The statement by Poraz, a member of the secular Shinui Party, comes as an issue that long has been an open wound in relations between Israel and Diaspora Jewry may soon be reopened.

Israel’s high court is slated to hand down a ruling soon in the case of an appeal by 18 Reform converts against previous interior ministers’ refusals to grant them Israeli citizenship.

In recent governments, interior ministers — who often belonged to the fervently Orthodox Shas Party — refused to register non-Orthodox converts who had converted in Israel, arguing that only Orthodox conversions supervised by the Chief Rabbinate should be legitimate in the Jewish state. However, they did recognize conversions performed overseas.

A high court ruling last year forced the Interior Ministry to register local converts as Jews in the national Population Administration — but the ministry usually refused to grant them Israeli citizenship.

When he was appointed earlier this year, many expected Poraz to change the policy — though until this week it seemed he had other plans.

Poraz originally said he wanted to separate the issue of conversions from citizenship, making citizenship decisions based on the applicant’s “contribution to society and identification with the Zionist movement, or on humanitarian grounds.”

That meant he wouldn’t grant automatic citizenship even to people who had undergone Orthodox conversions in Israel — but he would consider granting citizenship to non-Jews, such as sports stars, musicians or scientists, who had made significant contributions to Israeli life.

The idea infuriated leaders of all streams of Judaism.

“It is unacceptable that people will be recognized as Jews but will not have the right to live here,” Rabbi Uri Regev, executive director of the World Union for Progressive Judaism, as the Reform movement is known, told JTA.

With Poraz’s about-face this week, the liberal movements are pleased once again.

“Israel is the state of all Jews, not just those who accept one particular interpretation,” said Rabbi Eric Yoffie, president of the Union of American Hebrew Congregations in New York, who met with Poraz on June 25.

“I’m delighted that there is a growing number of Jews in Israel and in the leadership in Israel who are willing to help strengthen Jewish life by recognizing the diversity and the pluralism that is necessary,” said Jerome Epstein, executive vice president of the United Synagogue of Conservative Judaism, also in New York.

Poraz’s shift came after pressure from Prime Minister Ariel Sharon and Israel’s attorney general, Elyakim Rubinstein.

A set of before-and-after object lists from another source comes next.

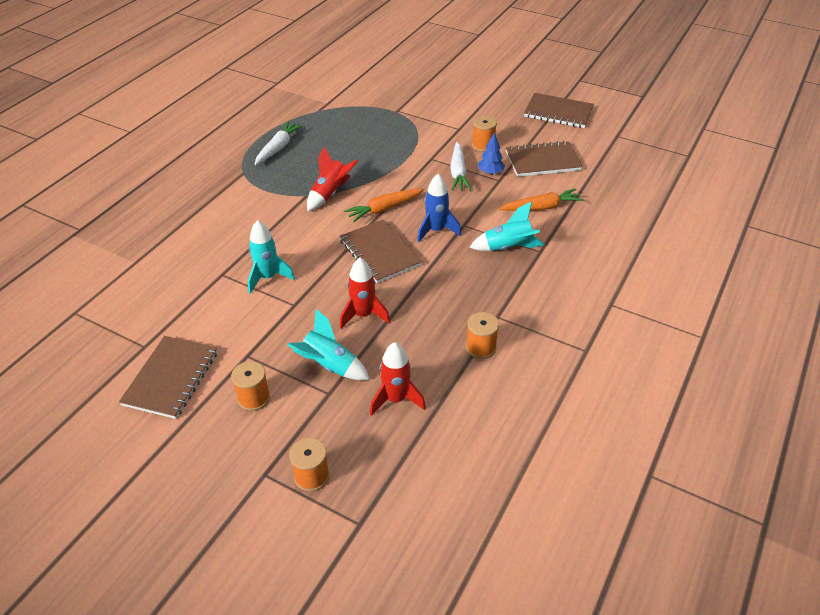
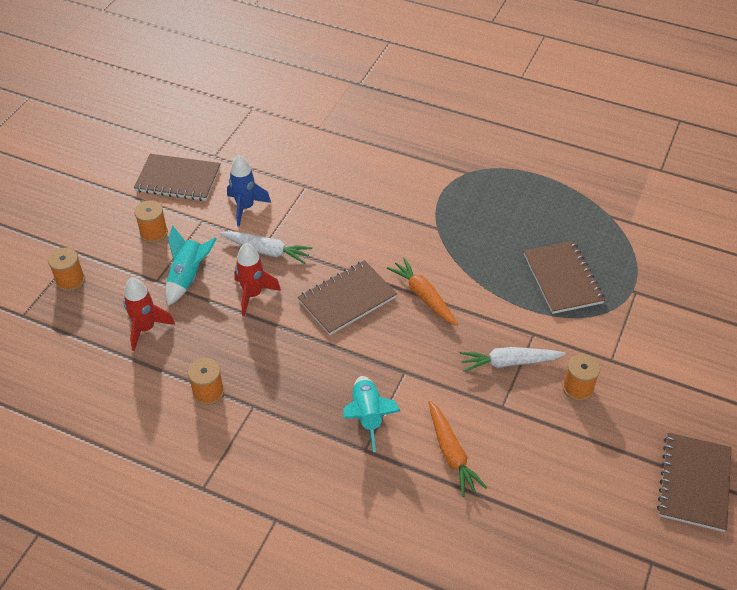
camera: 85 degrees right, 5 degrees up
(268, 277) = (303, 218): turquoise rocket -> none
(278, 148) = (520, 192): white carrot -> white carrot (267, 251)
(330, 194) = (443, 247): red rocket -> none
(436, 230) = (391, 346): blue rocket -> blue rocket (245, 207)
(490, 172) = (516, 397): blue tree -> none
(543, 161) = (557, 458): brown notebook -> brown notebook (562, 279)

When Poraz announced his original intentions, Rubinstein wrote a sharply worded letter to Sharon, charging that Poraz’s new criteria would upset the customary conversion procedure and conceivably could allow more than 100,000 resident non-Jews — such as illegal foreign workers and their children — to receive Israeli citizenship.

Sharon reprimanded Poraz at a tense meeting last week.

“Israel is a Jewish state and it must remain such,” Sharon said. He insisted that only conversions approved in Israel by a rabbinical court under government supervision should grant Israeli citizenship to converts.

Poraz agreed that he would no longer withhold citizenship from converts — as long as the liberal movements’ converts were accepted as well.

Of course, not everyone is pleased with Poraz’s move.

“How you do a conversion to Judaism is governed by rules that have developed” over thousands of years, said Harvey Blitz, president of the U.S.-based Orthodox Union.

Orthodox conversions conform to those rules, while liberal conversions don’t, Blitz said.

“This looks to me like another effort by Poraz and Shinui to change the Jewish character of the state” and “create more friction with regard to the religious affairs in Israel,” Blitz said.

In Israel, the National Religious Party — which is in the government — and Shas — which is not — have remained quiet so far.

For his part, Poraz believes the NRP will not make waves.

“Don’t forget that we have plenty of spare parts to replace the NRP — in the Labor Party,” said Poraz, referring to Labor’s apparent willingness to back Sharon’s coalition if the NRP bolts the government over the issue.

In the meantime, everyone’s waiting for the court ruling to make the next move.

“The ball has returned to the High Court of Justice,”Regev said.